Out of the corner of his eye, Rufus watched him stabbing the table with his stir-stick.
“I hope,” Cass said, “that you won’t sit around blaming yourself too much. Or too long. That won’t undo anything.” She put her hand on his. He stared at her. She smiled. “When you’re older you’ll see, I think, that we all commit our crimes. The thing is not to lie about them — to try to understand what you have done, why you have done it.” She leaned closer to him, her brown eyes popping and her blonde hair, in the heat, in the gloom, forming a damp fringe about her brow. “That way, you can begin to forgive yourself. That’s very important. If you don’t forgive yourself you’ll never be able to forgive anybody else and you’ll go on committing the same crimes forever.”
“I know,” Rufus muttered, not looking at her, bent over the table with his fists clenched together. From far away, from the juke box, he heard a melody he had often played. He thought of Leona. Her face would not leave him. “I know,” he repeated, though in fact he did not know. He did not know why this woman was talking to him as she was, what she was trying to tell him.
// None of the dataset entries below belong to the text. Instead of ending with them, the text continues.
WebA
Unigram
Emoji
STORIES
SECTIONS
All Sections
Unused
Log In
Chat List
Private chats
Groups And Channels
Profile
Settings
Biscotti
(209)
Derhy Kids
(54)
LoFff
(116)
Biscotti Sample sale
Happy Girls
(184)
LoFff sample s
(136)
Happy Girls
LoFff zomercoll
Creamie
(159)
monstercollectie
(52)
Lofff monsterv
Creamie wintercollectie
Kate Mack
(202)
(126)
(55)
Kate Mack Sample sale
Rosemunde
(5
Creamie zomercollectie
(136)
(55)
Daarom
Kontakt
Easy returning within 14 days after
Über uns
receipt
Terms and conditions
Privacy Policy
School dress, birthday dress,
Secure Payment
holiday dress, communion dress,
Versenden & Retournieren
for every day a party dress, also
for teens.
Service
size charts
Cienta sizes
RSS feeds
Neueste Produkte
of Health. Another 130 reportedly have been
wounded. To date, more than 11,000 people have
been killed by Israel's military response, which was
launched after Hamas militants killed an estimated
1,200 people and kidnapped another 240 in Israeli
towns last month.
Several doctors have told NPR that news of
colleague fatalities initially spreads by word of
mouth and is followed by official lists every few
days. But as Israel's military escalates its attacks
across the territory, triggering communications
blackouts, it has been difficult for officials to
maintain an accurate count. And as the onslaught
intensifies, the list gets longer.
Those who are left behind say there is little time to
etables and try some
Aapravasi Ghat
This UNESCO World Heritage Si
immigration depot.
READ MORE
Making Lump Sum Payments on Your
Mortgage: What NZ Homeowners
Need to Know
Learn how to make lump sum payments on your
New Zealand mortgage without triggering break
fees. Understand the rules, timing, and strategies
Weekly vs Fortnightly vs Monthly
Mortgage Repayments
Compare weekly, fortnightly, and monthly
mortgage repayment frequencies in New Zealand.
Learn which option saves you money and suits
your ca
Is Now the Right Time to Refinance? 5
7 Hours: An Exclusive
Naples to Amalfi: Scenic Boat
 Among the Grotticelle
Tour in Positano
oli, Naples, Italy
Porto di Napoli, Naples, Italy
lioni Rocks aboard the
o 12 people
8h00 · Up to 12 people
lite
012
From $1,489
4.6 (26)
“What,” she asked him, carefully, “are you going to do now?”
“I’m going to try to pull myself together,” he said, “and get back to work.”
But he found it unimaginable that he would ever work again, that he would ever play drums again.
“Have you seen your family? I think Vivaldo’s seen your sister a couple of times. She’s very worried about you.”
“I’m going up there,” he said. “I haven’t wanted to go — looking this way.”
“They don’t care how you look,” she said, shortly. “ I don’t care how you look. I’m just glad to see you’re all right — and I’m not even related to you.”
He thought, with a great deal of wonder, That’s true, and turned to stare at her again, smiling a little and very close to tears.
“I’ve always thought of you,” she said, “as a very nice person.” She gave his arm a little tap and pushed a crumpled bill into his hand. “It might help if you thought of yourself that way.”